The Special Inspector General for the U.S. government's financial system bailout said Wednesday that the $168 million in retention payments to American International Group Inc. (AIG) represented a "failure" that occurred when the U.S. Treasury Department "outsourced its oversight" to other agencies.

"This was a failure of communications, a failure of management," inspector general Neil Barofsky told the House Committee on Oversight and Government Reform. He highlighted the fact that the Treasury Department did not find out from better-informed officials at the Federal Reserve Bank of New York about the $168 million of retention payments for employees in the insurance company's troubled financial services division until two weeks before they were issued last March. And even when Treasury Department officials found out about the imminent payments, they did not alert Treasury Secretary Timothy Geithner for an additional 10 days, he said.

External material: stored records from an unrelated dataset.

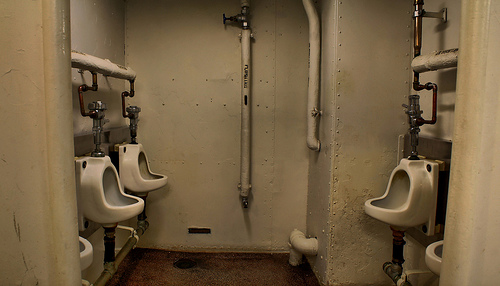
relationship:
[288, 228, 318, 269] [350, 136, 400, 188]
pipe on ground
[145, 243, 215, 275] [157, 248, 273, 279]
drain in floor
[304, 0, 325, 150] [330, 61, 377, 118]
pipe in wall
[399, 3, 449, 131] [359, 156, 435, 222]
pipe in toilet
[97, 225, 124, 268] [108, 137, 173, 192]
pipe in urinal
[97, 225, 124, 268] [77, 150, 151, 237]
pipe in urinal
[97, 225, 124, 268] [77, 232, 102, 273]
pipe in urinal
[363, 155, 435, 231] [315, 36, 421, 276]
urinal on waall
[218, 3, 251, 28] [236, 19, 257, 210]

Committee Chairman Edolphus Towns, D-N.Y., asked Barofsky if he would characterize the lack of cooperation as a break-down in communications between the Treasury and the New York Federal Reserve.

"I think that would be kind, to have it as a breakdown," Barofsky said. "Communications were virtually nonexistent." As guardians of the taxpayer-funded bailout, the Treasury Department had specific responsibilities to oversee executive compensation that the New York Fed did not, Barofsky said. To the New York Fed, the $168 million in retention payments was not significant compared to the size of the government's $180 billion bailout of the insurance company and did not identify it as a politically explosive issue.

"They didn't think it was that big a deal - $168 million was a drop in the bucket," Barofsky said. "Their concern was paying back the debt. The Federal Reserve was looking at this as a creditor."

Barofsky agreed with lawmakers' comments that "retention payments" paid to AIG administrative employees, including to a file administrator and kitchen assistant, were not necessary to keep irreplaceable employees from resigning.

"Somebody who made the decision to give these bonuses made the decision to make everyone happy and not to act in the interest of American taxpayers," said ranking member Rep. Darrell Issa, R-Calif.

Barosky said in any future government bailouts of this magnitude, the Treasury Department should either take on the primary oversight role or establish specific procedures to maintain communications.

There need to policies in place to ensure a "comprehensive and not ad-hoc review of executive compensation and other politically sensitive issues," Barofsky said. He also said he planned to work with "pay czar" Kenneth Feinberg to review compensation packages for the highest-paid executives at seven companies that have received special government assistance.

"That's clearly within our jurisdiction," Barofsky said.